Earlier concepts of nanotechnology focused on building machines at the molecular or atomic level, but have now branched out into developing applications for medicine and biomedical research.
This year’s conference, held near Johnson Space Center, will focus on this new area along with others, said JSC’s Dr. Kenneth Cox, the conference director.
"We’re trying to cut across some lines here," Cox said. "We want the life science group to work with the engineers."
Sessions during the six-day conference sponsored by NASA include panels on nanoelectronics, energy storage and biosensors.

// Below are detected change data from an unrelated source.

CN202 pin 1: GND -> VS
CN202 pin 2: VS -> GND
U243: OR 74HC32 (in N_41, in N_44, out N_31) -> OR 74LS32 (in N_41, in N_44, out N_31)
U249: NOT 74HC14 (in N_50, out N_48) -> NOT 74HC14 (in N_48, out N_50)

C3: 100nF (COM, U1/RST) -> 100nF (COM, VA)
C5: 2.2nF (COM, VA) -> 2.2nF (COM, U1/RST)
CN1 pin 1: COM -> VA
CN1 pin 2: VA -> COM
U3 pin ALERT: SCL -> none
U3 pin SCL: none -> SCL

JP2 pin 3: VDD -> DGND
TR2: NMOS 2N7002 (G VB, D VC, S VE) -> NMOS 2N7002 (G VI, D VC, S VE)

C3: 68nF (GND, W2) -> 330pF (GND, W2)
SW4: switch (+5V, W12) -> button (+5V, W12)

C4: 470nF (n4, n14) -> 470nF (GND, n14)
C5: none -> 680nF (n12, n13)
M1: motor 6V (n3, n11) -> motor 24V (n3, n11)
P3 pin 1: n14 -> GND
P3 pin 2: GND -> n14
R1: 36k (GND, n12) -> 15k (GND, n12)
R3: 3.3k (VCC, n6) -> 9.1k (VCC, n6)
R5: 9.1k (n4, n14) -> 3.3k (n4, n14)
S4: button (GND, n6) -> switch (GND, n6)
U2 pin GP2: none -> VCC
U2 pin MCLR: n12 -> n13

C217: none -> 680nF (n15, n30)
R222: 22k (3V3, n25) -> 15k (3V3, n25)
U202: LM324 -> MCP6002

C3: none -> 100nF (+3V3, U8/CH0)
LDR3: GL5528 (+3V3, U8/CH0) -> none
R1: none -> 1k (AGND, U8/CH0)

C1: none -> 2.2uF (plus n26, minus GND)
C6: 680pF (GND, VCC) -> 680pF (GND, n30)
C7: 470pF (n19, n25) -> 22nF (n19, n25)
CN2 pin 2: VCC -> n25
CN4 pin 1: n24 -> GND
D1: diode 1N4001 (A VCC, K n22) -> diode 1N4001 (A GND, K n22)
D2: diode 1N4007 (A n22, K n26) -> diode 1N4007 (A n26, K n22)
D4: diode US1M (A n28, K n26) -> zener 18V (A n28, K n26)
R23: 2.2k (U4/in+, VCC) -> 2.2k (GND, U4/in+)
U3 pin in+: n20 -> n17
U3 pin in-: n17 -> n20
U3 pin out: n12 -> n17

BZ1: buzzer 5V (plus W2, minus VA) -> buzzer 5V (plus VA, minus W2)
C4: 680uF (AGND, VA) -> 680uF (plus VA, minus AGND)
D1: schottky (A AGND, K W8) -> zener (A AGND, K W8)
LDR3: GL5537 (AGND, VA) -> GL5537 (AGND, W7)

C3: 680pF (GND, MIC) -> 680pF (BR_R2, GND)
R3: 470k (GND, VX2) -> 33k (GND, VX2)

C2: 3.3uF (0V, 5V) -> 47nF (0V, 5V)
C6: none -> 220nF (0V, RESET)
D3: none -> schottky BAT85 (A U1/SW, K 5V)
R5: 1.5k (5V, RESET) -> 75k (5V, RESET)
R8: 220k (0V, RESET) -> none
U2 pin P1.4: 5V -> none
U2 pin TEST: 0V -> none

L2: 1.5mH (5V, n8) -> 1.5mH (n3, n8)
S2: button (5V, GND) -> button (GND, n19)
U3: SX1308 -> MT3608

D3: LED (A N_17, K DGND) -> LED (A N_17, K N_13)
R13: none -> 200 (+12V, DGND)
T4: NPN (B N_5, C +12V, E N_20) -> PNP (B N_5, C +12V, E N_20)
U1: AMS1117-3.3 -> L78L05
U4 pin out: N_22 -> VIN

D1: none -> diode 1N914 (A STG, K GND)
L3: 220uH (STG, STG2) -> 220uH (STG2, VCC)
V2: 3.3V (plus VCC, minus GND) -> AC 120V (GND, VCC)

"I think we’re going to find a lot of commonality in different areas and solutions to problems, said Dr. Carlo Montemagno of Cornell University about the conference.
Montemagno’s research includes developing biomolecular motors that could be powered by sunlight or bacteria for various tasks.
"Uses are as wide as the imagination," he said. "They could be used for sensing or placed in living cells as a pharmacy to deliver medicine when required."
Cox said the space agency hopes to stimulate interest in commercial applications of nanotechnology, but also wants to develop the technology for use in space exploration.
"We might be able to come up with an application that will let us do things cheaper and perhaps better," he said. "To get beyond low Earth orbit this sort of technology is going to have much more importance."
One technology already being discussed is development of a "space elevator" constructed by carbon nanotubes.
Conference attendees will also have a chance to tour Nobel Prize winner Dr. Richard Smalley’s lab at Rice University where carbon nanotube research is conducted.
Though nanotechnology is still the domain of the laboratory, Montemagno said he thinks government funding will pay off eventually. The Defense Department, the National Science Foundation and NASA have been funding research efforts.
"This is the result of the foresight of a lot of program managers who took the risk to invest in this," he said. "They’re the champions of the future, without them this conference wouldn’t exist."